Machine learning and stochastic control

TP: Samy Mekkaoui and Alexandre Alouadi

This course presents recent developments at the interface between stochastic control and machine learning. It is structured around three main themes:

Part I: Neural network algorithms for PDEs and stochastic control

Approximation using neural networks, combined with the efficiency of gradient descent algorithms, has recently led to remarkable advances in solving high-dimensional partial differential equations (PDEs), particularly those arising from optimal control in finance. We will present the main methods developed in the literature, based on deterministic or probabilistic formulations: - Deep Galerkin, - Deep BSDE, - Deep backward BSDE, - Control learning and value function iteration. These results will be illustrated by several numerical tests.

Part II: Deep reinforcement learning

When the dynamics of the system are unknown, optimal strategies can be learned directly from interactions with the environment. This is the principle of reinforcement learning (RL), an approach that is increasingly used in stochastic control. We will review the fundamentals of RL as well as its continuous-time extensions: policy gradients, actor-critic methods, Q-learning, and algorithms adapted to continuous state and action spaces.
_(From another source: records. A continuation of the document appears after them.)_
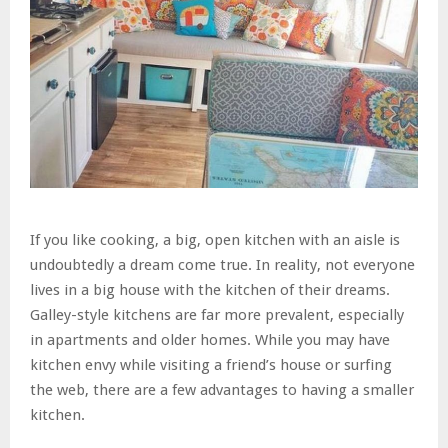
If you like cooking, a big, open kitchen with an aisle is
undoubtedly a dream come true. In reality, not everyone
lives in a big house with the kitchen of their dreams.
Galley-style kitchens are far more prevalent, especially
in apartments and older homes. While you may have
kitchen envy while visiting a friend’s house or surfing
the web, there are a few advantages to having a smaller
kitchen.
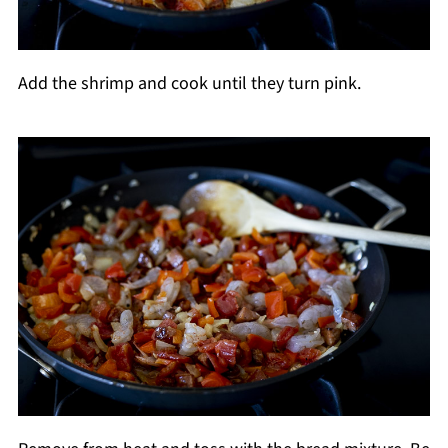
Add the shrimp and cook until they turn pink.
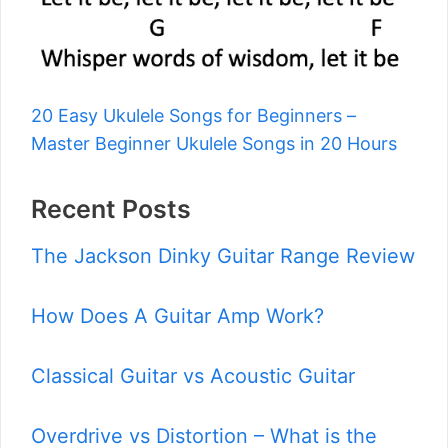
20 Easy Ukulele Songs for Beginners –
Master Beginner Ukulele Songs in 20 Hours
Recent Posts
The Jackson Dinky Guitar Range Review
How Does A Guitar Amp Work?
Classical Guitar vs Acoustic Guitar
Overdrive vs Distortion – What is the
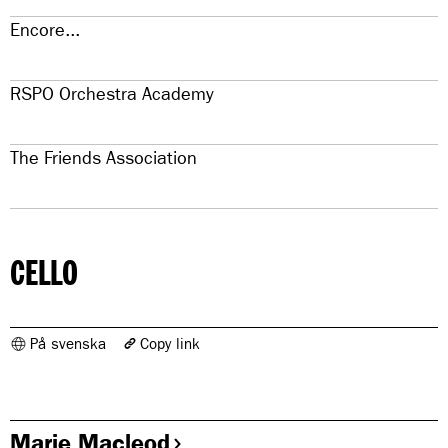
Encore...
RSPO Orchestra Academy
The Friends Association
CELLO
På svenska
Copy link
The link has been copied
https://www.konserthuset.se/en/royal-stockholm-philharmonic-
orchestra/members-in-the-orchestra/cello/
Marie Macleod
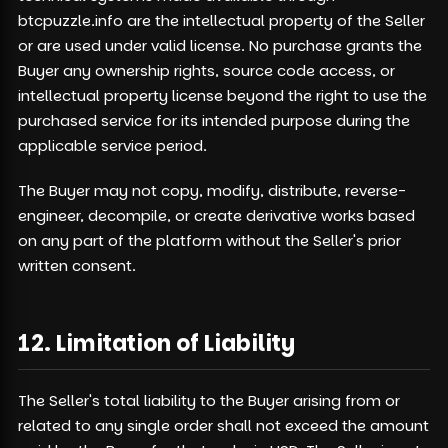
btcpuzzle.info are the intellectual property of the Seller
or are used under valid license. No purchase grants the
Buyer any ownership rights, source code access, or
intellectual property license beyond the right to use the
purchased service for its intended purpose during the
applicable service period.
The Buyer may not copy, modify, distribute, reverse-
engineer, decompile, or create derivative works based
on any part of the platform without the Seller's prior
written consent.
12. Limitation of Liability
The Seller's total liability to the Buyer arising from or
related to any single order shall not exceed the amount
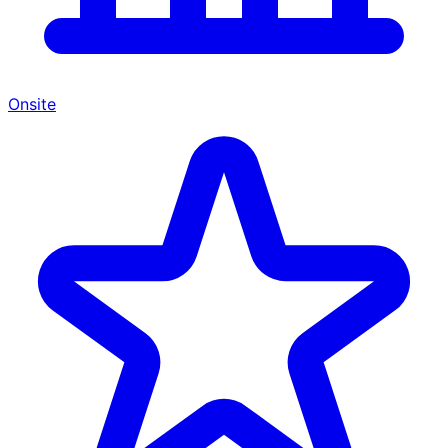
Onsite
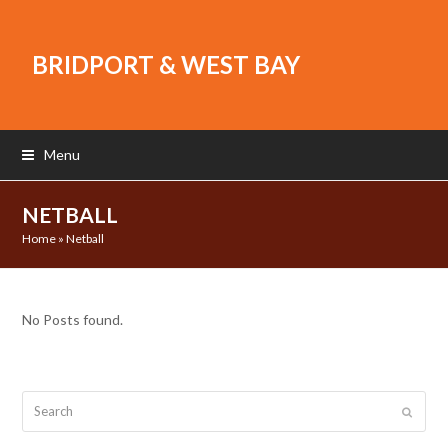
BRIDPORT & WEST BAY
Menu
NETBALL
Home
»
Netball
No Posts found.
Search
Submit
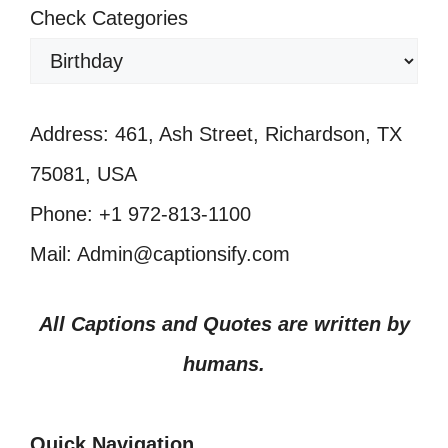
Check Categories
Address: 461, Ash Street, Richardson, TX
75081, USA
Phone: +1 972-813-1100
Mail: Admin@captionsify.com
All Captions and Quotes are written by
humans.
Quick Navigation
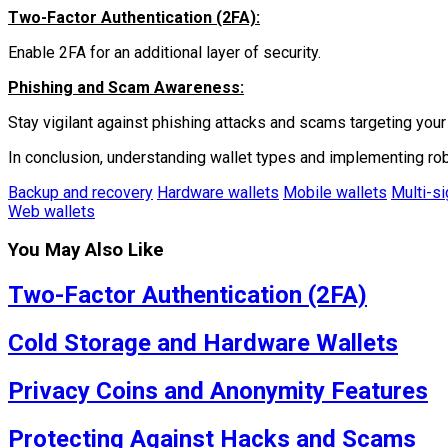
Two-Factor Authentication (2FA):
Enable 2FA for an additional layer of security.
Phishing and Scam Awareness:
Stay vigilant against phishing attacks and scams targeting your 
In conclusion, understanding wallet types and implementing ro
Backup and recovery
Hardware wallets
Mobile wallets
Multi-si
Web wallets
You May Also Like
Two-Factor Authentication (2FA)
Cold Storage and Hardware Wallets
Privacy Coins and Anonymity Features
Protecting Against Hacks and Scams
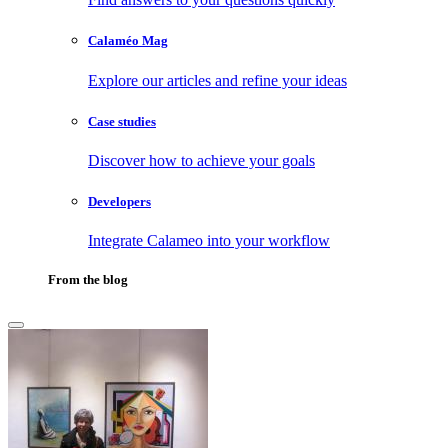
Calaméo Mag
Explore our articles and refine your ideas
Case studies
Discover how to achieve your goals
Developers
Integrate Calameo into your workflow
From the blog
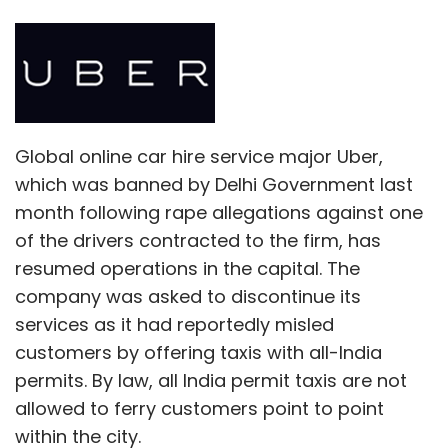
Global online car hire service major Uber,
which was banned by Delhi Government last
month following rape allegations against one
of the drivers contracted to the firm, has
resumed operations in the capital. The
company was asked to discontinue its
services as it had reportedly misled
customers by offering taxis with all-India
permits. By law, all India permit taxis are not
allowed to ferry customers point to point
within the city.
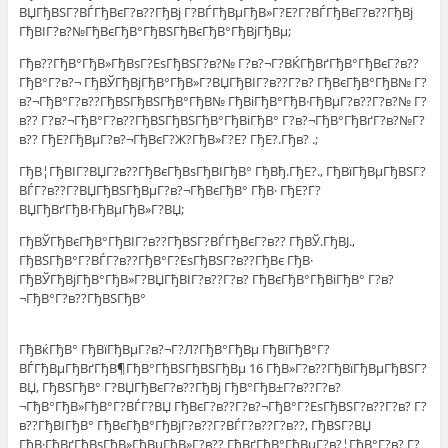
ВЏГђВЅГ?ВЃГђВєГ?в??ГђВј Г?ВЃГђВµГђВ»Г?Е?Г?ВЃГђВєГ?в??ГђВј
ГђВІГ?в?№ГђВєГђВ°ГђВЅГђВєГђВ°ГђВјГђВµ;
Гђв??ГђВ°ГђВ»ГђВѕГ?ЕѕГђВЅГ?в?№ Г?в?¬Г?ВЌГђВґГђВ°ГђВєГ?в??
ГђВ°Г?в?¬ ГђВЎГђВјГђВ°ГђВ»Г?ВЏГђВІГ?в??Г?в? ГђВєГђВ°ГђВ№ Г?
в?¬ГђВ°Г?в??ГђВЅГђВЅГђВ°ГђВ№ ГђВіГђВ°ГђВ·ГђВµГ?в??Г?в?№ Г?
в?? Г?в?¬ГђВ°Г?в??ГђВЅГђВЅГђВ°ГђВіГђВ° Г?в?¬ГђВ°ГђВґГ?в?№Г?
в?? ГђЕ?ГђВµГ?в?¬ГђВєГ?Ж?ГђВ»Г?Е? ГђЕ?.Гђв? .;
ГђВ¦ГђВІГ?ВЏГ?в??ГђВєГђВѕГђВІГђВ° ГђВђ.ГђЕ?., ГђВїГђВµГђВЅГ?
ВЃГ?в??Г?ВЏГђВЅГђВµГ?в?¬ГђВєГђВ° ГђВ· ГђЕ?Г?
ВЏГђВґГђВ·ГђВµГђВ»Г?ВЏ;
ГђВЎГђВєГђВ°ГђВІГ?в??ГђВЅГ?ВЃГђВєГ?в?? ГђВЎ.ГђВЈ.,
ГђВЅГђВ°Г?ВЃГ?в??ГђВ°Г?ЕѕГђВЅГ?в??ГђВє ГђВ·
ГђВЎГђВјГђВ°ГђВ»Г?ВЏГђВІГ?в??Г?в? ГђВєГђВ°ГђВіГђВ° Г?в?
¬ГђВ°Г?в??ГђВЅГђВ°
ГђВќГђВ° ГђВїГђВµГ?в?¬Г?Л?ГђВ°ГђВµ ГђВїГђВ°Г?
ВЃГђВµГђВґГђВ¶ГђВ°ГђВЅГђВЅГђВµ 16 ГђВ»Г?в??ГђВїГђВµГђВЅГ?
ВЏ, ГђВЅГђВ° Г?ВЏГђВєГ?в??ГђВј ГђВ°ГђВ±Г?в??Г?в?
¬ГђВ°ГђВ»ГђВ°Г?ВЃГ?ВЏ ГђВєГ?в??Г?в?¬ГђВ°Г?ЕѕГђВЅГ?в??Г?в? Г?
в??ГђВІГђВ° ГђВєГђВ°ГђВјГ?в??Г?ВЃГ?в??Г?в??, ГђВЅГ?ВЏ
ГђВ·ГђВґГђВѕГђВ»ГђВµГђВ»Г?в?? ГђВґГђВ°ГђВµГ?в?¦ГђВ°Г?в? Г?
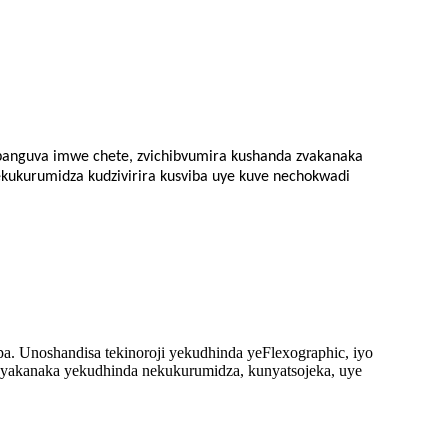
 panguva imwe chete, zvichibvumira kushanda zvakanaka
ekukurumidza kudzivirira kusviba uye kuve nechokwadi
 Unoshandisa tekinoroji yekudhinda yeFlexographic, iyo
o yakanaka yekudhinda nekukurumidza, kunyatsojeka, uye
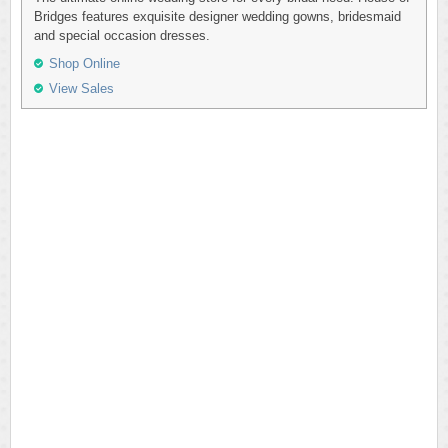
Bridges features exquisite designer wedding gowns, bridesmaid
and special occasion dresses.
Shop Online
View Sales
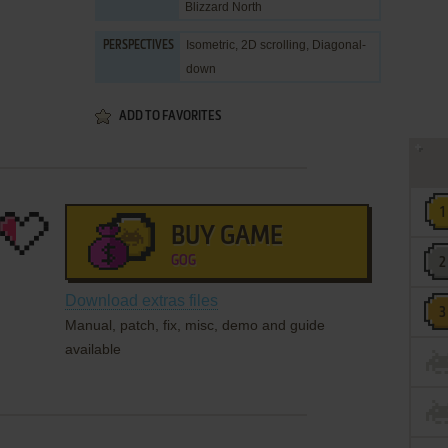
Blizzard North
Isometric, 2D scrolling, Diagonal-
PERSPECTIVES
down
ADD TO FAVORITES
BUY GAME
GOG
Download extras files
Manual, patch, fix, misc, demo and guide
available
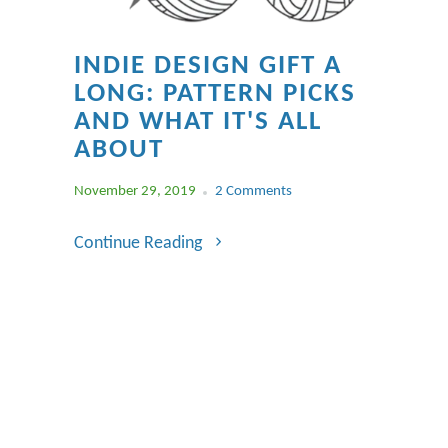
INDIE DESIGN GIFT A
LONG: PATTERN PICKS
AND WHAT IT'S ALL
ABOUT
November 29, 2019
2 Comments
Continue Reading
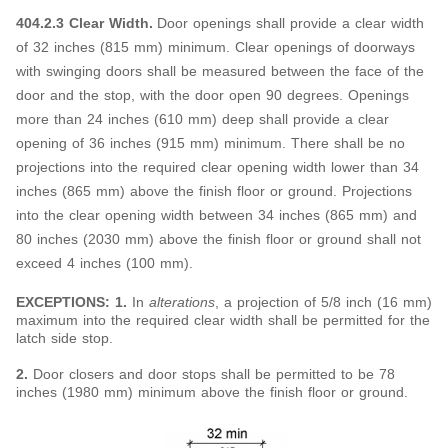
404.2.3 Clear Width.
Door openings shall provide a clear width
of 32 inches (815 mm) minimum. Clear openings of doorways
with swinging doors shall be measured between the face of the
door and the stop, with the door open 90 degrees. Openings
more than 24 inches (610 mm) deep shall provide a clear
opening of 36 inches (915 mm) minimum. There shall be no
projections into the required clear opening width lower than 34
inches (865 mm) above the finish floor or ground. Projections
into the clear opening width between 34 inches (865 mm) and
80 inches (2030 mm) above the finish floor or ground shall not
exceed 4 inches (100 mm).
EXCEPTIONS: 1.
In
alterations
, a projection of 5/8 inch (16 mm)
maximum into the required clear width shall be permitted for the
latch side stop.
2.
Door closers and door stops shall be permitted to be 78
inches (1980 mm) minimum above the finish floor or ground.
Part III: Generative diffusion models and applications to sequential data

This part introduces generative modeling methods based on dynamic optimal transport and Schrödinger bridges, which are at the heart of new diffusion-type models. We will detail the theoretical foundations (static vs. dynamic optimal transport, entropic regularization), the associated algorithms (Schrödinger bridges via Sinkhorn, simulation of controlled stochastic trajectories), and their recent applications to the generation of time series, e.g., financial.

Practical sessions will be devoted to the implementation and application of the algorithms studied, with concrete cases of optimal control or time series generation.

Bibliography

[1] M. Germain, H. Pham, X. Warin: Neural networks-based algorithms for stochastic control and PDEs in finance, Machine Learning and Data Sciences for Financial Markets: a guide to contemporary practices, Cambridge University Press, 2023, Editors: A. Capponi and C. A. Lehalle

[2] B. Hambly, R. Xu: Recent advances in reinforcement learning in finance, Mathematical Finance, 2023

[3] M. Hamdouche, P. Henry-Labordère, H. Pham: Generative modeling for time series via Schrödinger bridge, 2023.

[3] Y. Jia and X.Y. Zhou: Policy gradient and Actor-Critic learning in continuous time and space: theory and algorithms, 2022, Journal of Machine Learning and Research.

[4] Y. Jia and X.Y. Zhou: q-Learning in continuous time, Journal of Machine Learning and Research, 2023.

[6] R. Sutton and A. Barto: Introduction to reinforcement learning, second edition 2016,

[7] V. De Bortoli, J. Thornton, J. Heng, A. Doucet: Diffusion Schrödinger bridge with applications to score-based generative modeling, 2021, NeurIPS.